▶ What you have to do
Everything in the listing must be transcribed exactly, from the first line to the last.
*** Records for this exercise ***
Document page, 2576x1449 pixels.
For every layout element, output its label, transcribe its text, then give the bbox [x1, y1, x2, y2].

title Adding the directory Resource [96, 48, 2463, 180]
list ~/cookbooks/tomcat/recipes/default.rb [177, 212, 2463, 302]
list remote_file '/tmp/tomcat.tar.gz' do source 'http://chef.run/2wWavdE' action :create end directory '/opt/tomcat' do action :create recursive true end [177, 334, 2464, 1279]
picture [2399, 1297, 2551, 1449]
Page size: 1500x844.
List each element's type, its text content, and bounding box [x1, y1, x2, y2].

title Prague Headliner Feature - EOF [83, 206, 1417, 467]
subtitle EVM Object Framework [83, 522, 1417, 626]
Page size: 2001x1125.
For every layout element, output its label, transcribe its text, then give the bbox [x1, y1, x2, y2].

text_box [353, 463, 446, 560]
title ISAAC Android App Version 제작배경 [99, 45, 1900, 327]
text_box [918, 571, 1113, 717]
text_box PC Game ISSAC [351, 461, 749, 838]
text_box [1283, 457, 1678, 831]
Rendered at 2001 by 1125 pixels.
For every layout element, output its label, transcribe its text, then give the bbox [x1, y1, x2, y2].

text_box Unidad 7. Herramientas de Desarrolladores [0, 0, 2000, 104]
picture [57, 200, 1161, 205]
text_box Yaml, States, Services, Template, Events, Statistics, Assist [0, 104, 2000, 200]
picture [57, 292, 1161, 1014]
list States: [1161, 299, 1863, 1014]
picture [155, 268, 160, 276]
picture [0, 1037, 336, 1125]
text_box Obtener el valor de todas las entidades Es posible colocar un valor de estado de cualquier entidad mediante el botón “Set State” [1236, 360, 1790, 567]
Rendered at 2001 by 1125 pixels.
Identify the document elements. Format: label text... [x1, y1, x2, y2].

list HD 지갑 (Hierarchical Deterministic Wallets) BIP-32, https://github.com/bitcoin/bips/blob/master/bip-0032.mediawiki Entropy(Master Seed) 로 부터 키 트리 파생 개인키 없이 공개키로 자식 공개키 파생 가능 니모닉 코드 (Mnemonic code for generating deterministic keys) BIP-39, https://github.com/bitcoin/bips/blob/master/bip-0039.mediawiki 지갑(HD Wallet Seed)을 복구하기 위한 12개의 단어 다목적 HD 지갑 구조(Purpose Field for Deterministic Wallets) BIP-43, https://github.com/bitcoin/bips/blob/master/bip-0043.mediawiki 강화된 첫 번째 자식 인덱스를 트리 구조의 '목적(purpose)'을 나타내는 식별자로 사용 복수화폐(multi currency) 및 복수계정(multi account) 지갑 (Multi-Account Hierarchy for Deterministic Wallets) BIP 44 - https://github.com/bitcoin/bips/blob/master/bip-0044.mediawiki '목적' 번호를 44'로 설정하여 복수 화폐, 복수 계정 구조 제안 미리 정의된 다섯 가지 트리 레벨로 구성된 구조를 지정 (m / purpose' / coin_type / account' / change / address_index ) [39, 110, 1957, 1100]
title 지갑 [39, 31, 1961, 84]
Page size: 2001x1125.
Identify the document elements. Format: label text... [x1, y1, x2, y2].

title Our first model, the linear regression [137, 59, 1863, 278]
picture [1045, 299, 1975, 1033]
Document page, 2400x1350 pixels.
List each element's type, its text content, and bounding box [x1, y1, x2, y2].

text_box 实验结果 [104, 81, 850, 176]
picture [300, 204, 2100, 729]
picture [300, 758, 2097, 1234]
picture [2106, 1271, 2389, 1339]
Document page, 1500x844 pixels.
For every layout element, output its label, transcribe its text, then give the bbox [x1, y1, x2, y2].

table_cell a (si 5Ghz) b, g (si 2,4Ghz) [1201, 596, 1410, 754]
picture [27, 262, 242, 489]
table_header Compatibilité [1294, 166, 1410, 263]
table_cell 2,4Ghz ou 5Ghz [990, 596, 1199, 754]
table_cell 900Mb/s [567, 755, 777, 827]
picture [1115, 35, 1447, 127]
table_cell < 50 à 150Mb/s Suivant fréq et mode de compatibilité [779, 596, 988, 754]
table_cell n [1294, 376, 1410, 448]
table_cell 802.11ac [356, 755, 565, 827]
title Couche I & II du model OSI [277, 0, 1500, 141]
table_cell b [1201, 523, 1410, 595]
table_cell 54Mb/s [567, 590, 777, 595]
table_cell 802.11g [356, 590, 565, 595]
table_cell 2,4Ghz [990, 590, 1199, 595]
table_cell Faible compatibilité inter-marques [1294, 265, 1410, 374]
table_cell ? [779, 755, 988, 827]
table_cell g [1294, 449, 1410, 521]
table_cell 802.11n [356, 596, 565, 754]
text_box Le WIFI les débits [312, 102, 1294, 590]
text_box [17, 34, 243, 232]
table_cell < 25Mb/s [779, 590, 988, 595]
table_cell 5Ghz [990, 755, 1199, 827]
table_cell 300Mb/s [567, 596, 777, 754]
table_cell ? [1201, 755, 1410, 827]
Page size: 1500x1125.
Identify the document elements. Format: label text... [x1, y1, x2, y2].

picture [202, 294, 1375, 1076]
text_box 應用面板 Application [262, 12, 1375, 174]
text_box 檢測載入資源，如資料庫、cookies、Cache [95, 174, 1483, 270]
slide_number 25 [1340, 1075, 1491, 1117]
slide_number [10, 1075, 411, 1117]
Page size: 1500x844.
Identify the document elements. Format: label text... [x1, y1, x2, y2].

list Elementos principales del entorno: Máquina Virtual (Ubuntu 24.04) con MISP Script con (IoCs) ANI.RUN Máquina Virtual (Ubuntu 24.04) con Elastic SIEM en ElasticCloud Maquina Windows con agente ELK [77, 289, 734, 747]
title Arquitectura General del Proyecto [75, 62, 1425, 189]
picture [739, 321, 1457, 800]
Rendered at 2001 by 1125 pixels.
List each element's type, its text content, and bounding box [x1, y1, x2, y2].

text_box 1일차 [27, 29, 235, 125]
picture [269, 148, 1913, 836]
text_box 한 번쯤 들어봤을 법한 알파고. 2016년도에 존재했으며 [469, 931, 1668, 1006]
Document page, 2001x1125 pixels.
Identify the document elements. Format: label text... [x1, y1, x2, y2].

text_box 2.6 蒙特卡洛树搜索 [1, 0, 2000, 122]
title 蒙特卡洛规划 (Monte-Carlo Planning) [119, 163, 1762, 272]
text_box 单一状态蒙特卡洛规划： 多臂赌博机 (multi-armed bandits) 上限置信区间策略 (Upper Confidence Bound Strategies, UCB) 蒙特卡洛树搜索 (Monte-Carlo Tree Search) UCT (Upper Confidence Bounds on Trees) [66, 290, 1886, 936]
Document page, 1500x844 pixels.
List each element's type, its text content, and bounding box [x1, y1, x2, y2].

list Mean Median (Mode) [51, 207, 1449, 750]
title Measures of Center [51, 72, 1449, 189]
*** End of Records for this exercise ***
▶ Written response
Document page, 2576x1449 pixels.
For every layout element, output its label, transcribe its text, then give the bbox [x1, y1, x2, y2].

title Adding the directory Resource [96, 48, 2463, 180]
list ~/cookbooks/tomcat/recipes/default.rb [177, 212, 2463, 302]
list remote_file '/tmp/tomcat.tar.gz' do source 'http://chef.run/2wWavdE' action :create end directory '/opt/tomcat' do action :create recursive true end [177, 334, 2464, 1279]
picture [2399, 1297, 2551, 1449]
Page size: 1500x844.
List each element's type, its text content, and bounding box [x1, y1, x2, y2].

title Prague Headliner Feature - EOF [83, 206, 1417, 467]
subtitle EVM Object Framework [83, 522, 1417, 626]
Page size: 2001x1125.
For every layout element, output its label, transcribe its text, then give the bbox [x1, y1, x2, y2].

text_box [353, 463, 446, 560]
title ISAAC Android App Version 제작배경 [99, 45, 1900, 327]
text_box [918, 571, 1113, 717]
text_box PC Game ISSAC [351, 461, 749, 838]
text_box [1283, 457, 1678, 831]
Rendered at 2001 by 1125 pixels.
For every layout element, output its label, transcribe its text, then give the bbox [x1, y1, x2, y2].

text_box Unidad 7. Herramientas de Desarrolladores [0, 0, 2000, 104]
picture [57, 200, 1161, 205]
text_box Yaml, States, Services, Template, Events, Statistics, Assist [0, 104, 2000, 200]
picture [57, 292, 1161, 1014]
list States: [1161, 299, 1863, 1014]
picture [155, 268, 160, 276]
picture [0, 1037, 336, 1125]
text_box Obtener el valor de todas las entidades Es posible colocar un valor de estado de cualquier entidad mediante el botón “Set State” [1236, 360, 1790, 567]
Rendered at 2001 by 1125 pixels.
Identify the document elements. Format: label text... [x1, y1, x2, y2].

list HD 지갑 (Hierarchical Deterministic Wallets) BIP-32, https://github.com/bitcoin/bips/blob/master/bip-0032.mediawiki Entropy(Master Seed) 로 부터 키 트리 파생 개인키 없이 공개키로 자식 공개키 파생 가능 니모닉 코드 (Mnemonic code for generating deterministic keys) BIP-39, https://github.com/bitcoin/bips/blob/master/bip-0039.mediawiki 지갑(HD Wallet Seed)을 복구하기 위한 12개의 단어 다목적 HD 지갑 구조(Purpose Field for Deterministic Wallets) BIP-43, https://github.com/bitcoin/bips/blob/master/bip-0043.mediawiki 강화된 첫 번째 자식 인덱스를 트리 구조의 '목적(purpose)'을 나타내는 식별자로 사용 복수화폐(multi currency) 및 복수계정(multi account) 지갑 (Multi-Account Hierarchy for Deterministic Wallets) BIP 44 - https://github.com/bitcoin/bips/blob/master/bip-0044.mediawiki '목적' 번호를 44'로 설정하여 복수 화폐, 복수 계정 구조 제안 미리 정의된 다섯 가지 트리 레벨로 구성된 구조를 지정 (m / purpose' / coin_type / account' / change / address_index ) [39, 110, 1957, 1100]
title 지갑 [39, 31, 1961, 84]
Page size: 2001x1125.
Identify the document elements. Format: label text... [x1, y1, x2, y2].

title Our first model, the linear regression [137, 59, 1863, 278]
picture [1045, 299, 1975, 1033]
Document page, 2400x1350 pixels.
List each element's type, its text content, and bounding box [x1, y1, x2, y2].

text_box 实验结果 [104, 81, 850, 176]
picture [300, 204, 2100, 729]
picture [300, 758, 2097, 1234]
picture [2106, 1271, 2389, 1339]
Document page, 1500x844 pixels.
For every layout element, output its label, transcribe its text, then give the bbox [x1, y1, x2, y2].

table_cell a (si 5Ghz) b, g (si 2,4Ghz) [1201, 596, 1410, 754]
picture [27, 262, 242, 489]
table_header Compatibilité [1294, 166, 1410, 263]
table_cell 2,4Ghz ou 5Ghz [990, 596, 1199, 754]
table_cell 900Mb/s [567, 755, 777, 827]
picture [1115, 35, 1447, 127]
table_cell < 50 à 150Mb/s Suivant fréq et mode de compatibilité [779, 596, 988, 754]
table_cell n [1294, 376, 1410, 448]
table_cell 802.11ac [356, 755, 565, 827]
title Couche I & II du model OSI [277, 0, 1500, 141]
table_cell b [1201, 523, 1410, 595]
table_cell 54Mb/s [567, 590, 777, 595]
table_cell 802.11g [356, 590, 565, 595]
table_cell 2,4Ghz [990, 590, 1199, 595]
table_cell Faible compatibilité inter-marques [1294, 265, 1410, 374]
table_cell ? [779, 755, 988, 827]
table_cell g [1294, 449, 1410, 521]
table_cell 802.11n [356, 596, 565, 754]
text_box Le WIFI les débits [312, 102, 1294, 590]
text_box [17, 34, 243, 232]
table_cell < 25Mb/s [779, 590, 988, 595]
table_cell 5Ghz [990, 755, 1199, 827]
table_cell 300Mb/s [567, 596, 777, 754]
table_cell ? [1201, 755, 1410, 827]
Page size: 1500x1125.
Identify the document elements. Format: label text... [x1, y1, x2, y2].

picture [202, 294, 1375, 1076]
text_box 應用面板 Application [262, 12, 1375, 174]
text_box 檢測載入資源，如資料庫、cookies、Cache [95, 174, 1483, 270]
slide_number 25 [1340, 1075, 1491, 1117]
slide_number [10, 1075, 411, 1117]
Page size: 1500x844.
Identify the document elements. Format: label text... [x1, y1, x2, y2].

list Elementos principales del entorno: Máquina Virtual (Ubuntu 24.04) con MISP Script con (IoCs) ANI.RUN Máquina Virtual (Ubuntu 24.04) con Elastic SIEM en ElasticCloud Maquina Windows con agente ELK [77, 289, 734, 747]
title Arquitectura General del Proyecto [75, 62, 1425, 189]
picture [739, 321, 1457, 800]
Rendered at 2001 by 1125 pixels.
List each element's type, its text content, and bounding box [x1, y1, x2, y2].

text_box 1일차 [27, 29, 235, 125]
picture [269, 148, 1913, 836]
text_box 한 번쯤 들어봤을 법한 알파고. 2016년도에 존재했으며 [469, 931, 1668, 1006]
Document page, 2001x1125 pixels.
Identify the document elements. Format: label text... [x1, y1, x2, y2].

text_box 2.6 蒙特卡洛树搜索 [1, 0, 2000, 122]
title 蒙特卡洛规划 (Monte-Carlo Planning) [119, 163, 1762, 272]
text_box 单一状态蒙特卡洛规划： 多臂赌博机 (multi-armed bandits) 上限置信区间策略 (Upper Confidence Bound Strategies, UCB) 蒙特卡洛树搜索 (Monte-Carlo Tree Search) UCT (Upper Confidence Bounds on Trees) [66, 290, 1886, 936]
Document page, 1500x844 pixels.
List each element's type, its text content, and bounding box [x1, y1, x2, y2].

list Mean Median (Mode) [51, 207, 1449, 750]
title Measures of Center [51, 72, 1449, 189]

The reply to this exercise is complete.